The expected output is each line below containing "Katya", copied in full.

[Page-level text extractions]
*** Block opens ***

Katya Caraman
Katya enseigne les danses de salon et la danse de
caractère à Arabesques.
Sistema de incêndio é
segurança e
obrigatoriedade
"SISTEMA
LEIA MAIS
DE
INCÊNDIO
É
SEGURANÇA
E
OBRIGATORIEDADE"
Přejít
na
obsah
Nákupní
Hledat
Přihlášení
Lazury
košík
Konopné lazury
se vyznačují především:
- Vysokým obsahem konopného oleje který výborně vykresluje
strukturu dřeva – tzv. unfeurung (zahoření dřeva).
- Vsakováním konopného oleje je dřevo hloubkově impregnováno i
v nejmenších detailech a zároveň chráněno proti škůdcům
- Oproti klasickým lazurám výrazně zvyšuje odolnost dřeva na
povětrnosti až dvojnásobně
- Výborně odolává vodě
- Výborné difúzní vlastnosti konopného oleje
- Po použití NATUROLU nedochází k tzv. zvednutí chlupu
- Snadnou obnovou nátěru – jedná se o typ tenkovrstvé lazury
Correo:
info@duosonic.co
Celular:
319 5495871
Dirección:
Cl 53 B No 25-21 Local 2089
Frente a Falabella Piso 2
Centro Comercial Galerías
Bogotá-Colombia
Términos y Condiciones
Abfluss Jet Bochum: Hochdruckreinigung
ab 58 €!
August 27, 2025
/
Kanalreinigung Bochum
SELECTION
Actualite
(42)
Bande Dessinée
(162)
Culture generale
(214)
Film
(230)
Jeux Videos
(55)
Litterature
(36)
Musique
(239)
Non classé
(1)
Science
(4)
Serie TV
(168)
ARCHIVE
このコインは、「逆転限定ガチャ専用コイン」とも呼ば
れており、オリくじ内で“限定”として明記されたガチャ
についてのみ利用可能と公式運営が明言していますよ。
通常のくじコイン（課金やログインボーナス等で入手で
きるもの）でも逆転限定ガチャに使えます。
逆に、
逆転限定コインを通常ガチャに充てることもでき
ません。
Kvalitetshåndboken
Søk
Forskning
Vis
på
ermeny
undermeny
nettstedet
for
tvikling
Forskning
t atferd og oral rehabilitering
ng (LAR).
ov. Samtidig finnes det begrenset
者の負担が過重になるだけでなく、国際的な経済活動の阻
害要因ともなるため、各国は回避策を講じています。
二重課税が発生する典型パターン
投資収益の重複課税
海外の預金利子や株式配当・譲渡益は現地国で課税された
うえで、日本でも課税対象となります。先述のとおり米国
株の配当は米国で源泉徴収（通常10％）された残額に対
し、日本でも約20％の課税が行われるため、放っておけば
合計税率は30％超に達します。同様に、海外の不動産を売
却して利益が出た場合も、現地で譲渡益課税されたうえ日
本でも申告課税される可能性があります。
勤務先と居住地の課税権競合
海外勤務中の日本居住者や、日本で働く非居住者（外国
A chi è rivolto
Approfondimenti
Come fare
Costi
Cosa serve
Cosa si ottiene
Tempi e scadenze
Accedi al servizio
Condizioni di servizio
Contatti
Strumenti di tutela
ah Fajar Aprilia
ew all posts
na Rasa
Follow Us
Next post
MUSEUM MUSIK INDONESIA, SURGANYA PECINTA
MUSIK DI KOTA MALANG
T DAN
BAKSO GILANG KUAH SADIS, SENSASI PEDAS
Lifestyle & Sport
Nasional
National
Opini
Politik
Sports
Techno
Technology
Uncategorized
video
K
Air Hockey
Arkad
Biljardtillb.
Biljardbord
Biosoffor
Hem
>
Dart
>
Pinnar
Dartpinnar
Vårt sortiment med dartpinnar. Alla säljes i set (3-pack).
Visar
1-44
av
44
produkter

*** Block closes ***

* Task solution:
Katya Caraman
Katya enseigne les danses de salon et la danse de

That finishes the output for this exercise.